Top of Data records

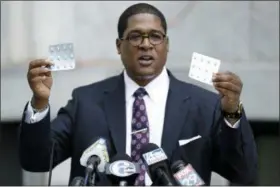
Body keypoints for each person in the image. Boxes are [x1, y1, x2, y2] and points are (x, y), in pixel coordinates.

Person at [19, 2, 258, 186]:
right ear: (118, 45)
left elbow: (242, 171)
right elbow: (36, 160)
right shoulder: (86, 101)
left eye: (155, 36)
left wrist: (232, 113)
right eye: (135, 36)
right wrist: (39, 104)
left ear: (167, 45)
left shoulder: (204, 104)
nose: (146, 44)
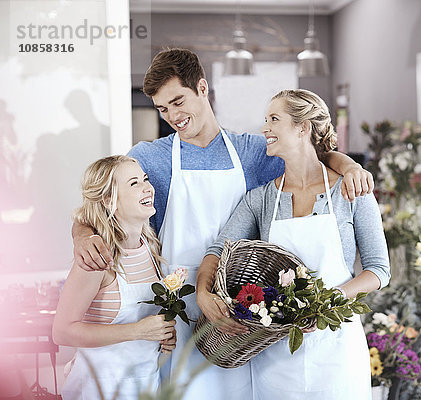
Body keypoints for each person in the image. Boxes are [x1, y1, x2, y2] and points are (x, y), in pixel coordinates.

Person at [70, 49, 373, 400]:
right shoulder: (149, 156)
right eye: (163, 109)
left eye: (178, 101)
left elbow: (313, 153)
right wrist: (82, 235)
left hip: (239, 312)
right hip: (177, 308)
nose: (173, 116)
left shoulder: (252, 152)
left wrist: (349, 167)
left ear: (202, 88)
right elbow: (96, 205)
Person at [197, 89, 391, 399]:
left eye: (274, 119)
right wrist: (203, 293)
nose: (265, 129)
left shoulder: (350, 190)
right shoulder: (260, 199)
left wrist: (327, 301)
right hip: (277, 357)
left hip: (337, 349)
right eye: (265, 120)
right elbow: (218, 249)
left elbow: (379, 270)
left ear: (303, 128)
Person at [53, 155, 176, 399]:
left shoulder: (151, 249)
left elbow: (147, 325)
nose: (147, 188)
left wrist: (161, 335)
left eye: (145, 179)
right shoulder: (96, 259)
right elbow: (62, 332)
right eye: (133, 184)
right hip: (99, 388)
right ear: (109, 200)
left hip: (145, 385)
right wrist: (137, 331)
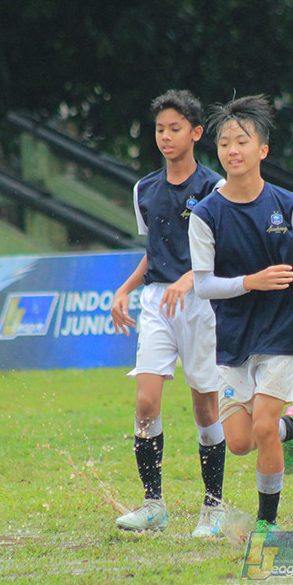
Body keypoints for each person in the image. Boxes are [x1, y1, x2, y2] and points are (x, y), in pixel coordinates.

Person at [189, 94, 293, 533]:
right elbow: (203, 284)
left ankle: (267, 524)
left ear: (262, 149)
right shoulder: (205, 214)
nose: (232, 150)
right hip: (229, 338)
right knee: (241, 442)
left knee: (261, 427)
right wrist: (251, 281)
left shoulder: (288, 203)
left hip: (280, 330)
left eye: (241, 141)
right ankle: (290, 429)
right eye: (224, 143)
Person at [109, 90, 228, 538]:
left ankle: (213, 507)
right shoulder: (144, 189)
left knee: (204, 406)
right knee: (145, 402)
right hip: (158, 301)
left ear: (196, 133)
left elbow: (220, 252)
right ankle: (152, 503)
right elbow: (153, 250)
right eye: (160, 129)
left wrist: (191, 278)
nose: (165, 137)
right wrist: (125, 289)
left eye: (175, 128)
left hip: (201, 301)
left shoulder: (214, 188)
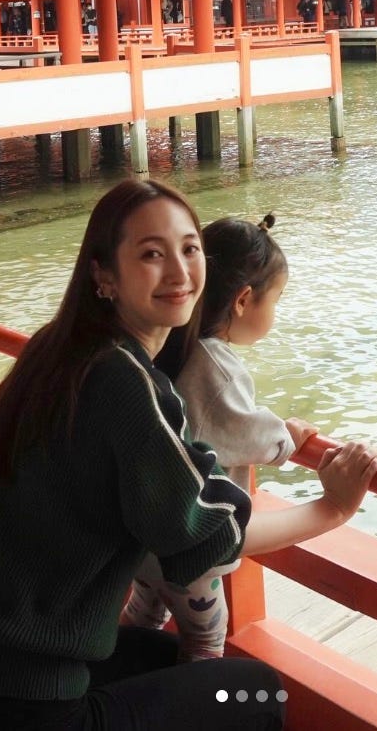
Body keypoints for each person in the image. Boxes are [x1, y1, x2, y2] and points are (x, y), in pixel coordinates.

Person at [0, 178, 377, 731]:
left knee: (166, 660)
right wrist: (333, 508)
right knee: (255, 693)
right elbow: (209, 535)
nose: (179, 271)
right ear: (104, 275)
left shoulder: (58, 347)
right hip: (12, 705)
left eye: (189, 248)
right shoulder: (124, 382)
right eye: (151, 254)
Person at [122, 214, 314, 659]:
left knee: (144, 614)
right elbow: (246, 432)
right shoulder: (216, 363)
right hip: (190, 544)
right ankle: (191, 697)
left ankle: (117, 674)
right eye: (276, 299)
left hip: (146, 531)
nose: (276, 311)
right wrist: (287, 436)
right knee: (206, 640)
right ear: (244, 300)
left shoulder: (167, 339)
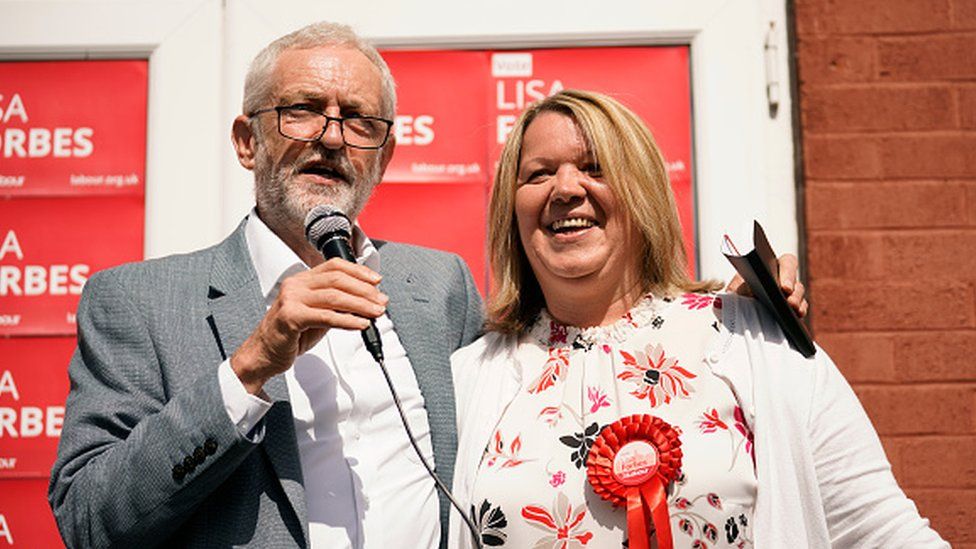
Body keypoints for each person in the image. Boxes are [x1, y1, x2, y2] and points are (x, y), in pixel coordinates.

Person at [48, 22, 805, 549]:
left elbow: (574, 353)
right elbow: (88, 520)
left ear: (385, 152)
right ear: (248, 140)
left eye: (359, 120)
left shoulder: (435, 285)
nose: (332, 136)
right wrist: (249, 366)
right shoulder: (137, 303)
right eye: (304, 110)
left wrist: (726, 314)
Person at [449, 89, 947, 548]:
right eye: (537, 174)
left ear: (641, 191)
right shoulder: (473, 379)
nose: (565, 189)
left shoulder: (752, 340)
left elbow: (879, 530)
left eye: (594, 167)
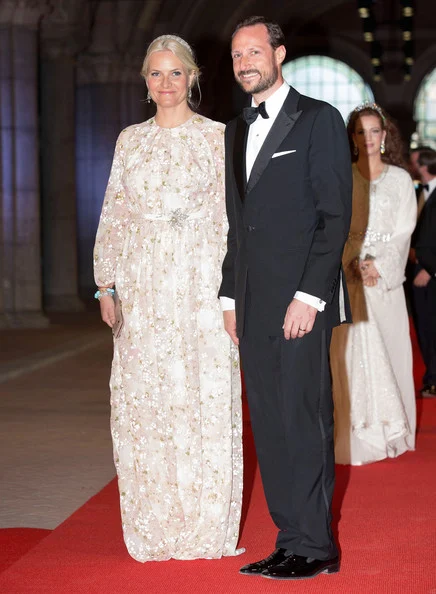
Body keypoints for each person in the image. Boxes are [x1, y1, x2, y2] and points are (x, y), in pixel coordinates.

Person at [93, 34, 243, 562]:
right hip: (144, 288)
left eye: (175, 73)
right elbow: (114, 213)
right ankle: (155, 523)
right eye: (155, 74)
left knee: (201, 395)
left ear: (193, 77)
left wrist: (231, 293)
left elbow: (234, 222)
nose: (165, 83)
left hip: (200, 286)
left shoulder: (219, 138)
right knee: (145, 399)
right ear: (144, 81)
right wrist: (106, 284)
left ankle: (205, 525)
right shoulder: (129, 141)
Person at [219, 16, 352, 580]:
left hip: (302, 302)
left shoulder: (319, 119)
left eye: (254, 52)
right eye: (236, 56)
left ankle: (317, 546)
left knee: (304, 420)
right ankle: (289, 536)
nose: (245, 62)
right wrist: (229, 295)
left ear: (278, 54)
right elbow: (236, 224)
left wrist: (309, 296)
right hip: (251, 304)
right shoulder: (234, 130)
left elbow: (334, 217)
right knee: (269, 424)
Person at [330, 102, 417, 465]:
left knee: (391, 351)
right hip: (346, 275)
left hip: (383, 283)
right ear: (352, 137)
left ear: (385, 136)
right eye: (360, 132)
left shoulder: (399, 180)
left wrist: (377, 265)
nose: (368, 138)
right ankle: (349, 430)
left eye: (374, 131)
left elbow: (403, 231)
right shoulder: (341, 176)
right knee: (347, 358)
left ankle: (393, 428)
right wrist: (348, 262)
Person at [412, 149, 436, 397]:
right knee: (425, 328)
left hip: (431, 273)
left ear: (423, 165)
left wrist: (430, 270)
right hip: (416, 269)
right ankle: (431, 377)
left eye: (414, 161)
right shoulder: (418, 191)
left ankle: (434, 380)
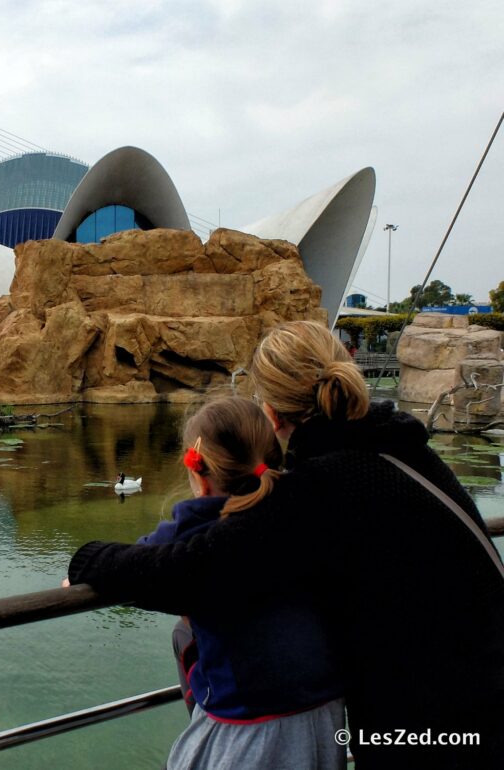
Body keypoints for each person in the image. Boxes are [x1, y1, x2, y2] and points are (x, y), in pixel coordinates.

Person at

Bottom of Data records

== Work task ==
Using the data above, print only the lines starting at the one with "right shoulder: (86, 101)" and ending at the one with "left elbow: (313, 153)", exactly as they stand, minus the pictures.

== Exercise result ==
right shoulder: (86, 101)
left eye: (155, 36)
left wrist: (232, 113)
right eye: (135, 36)
right wrist: (39, 104)
left ear: (167, 45)
left shoulder: (204, 104)
nose: (146, 44)
Body keypoints for each person in the image. Boxes are [x1, y1, x2, y2] and points are (x, y), in pixel coordinates.

Person at [70, 49, 373, 400]:
right shoulder: (149, 156)
right eye: (163, 109)
left eye: (178, 101)
left elbow: (313, 153)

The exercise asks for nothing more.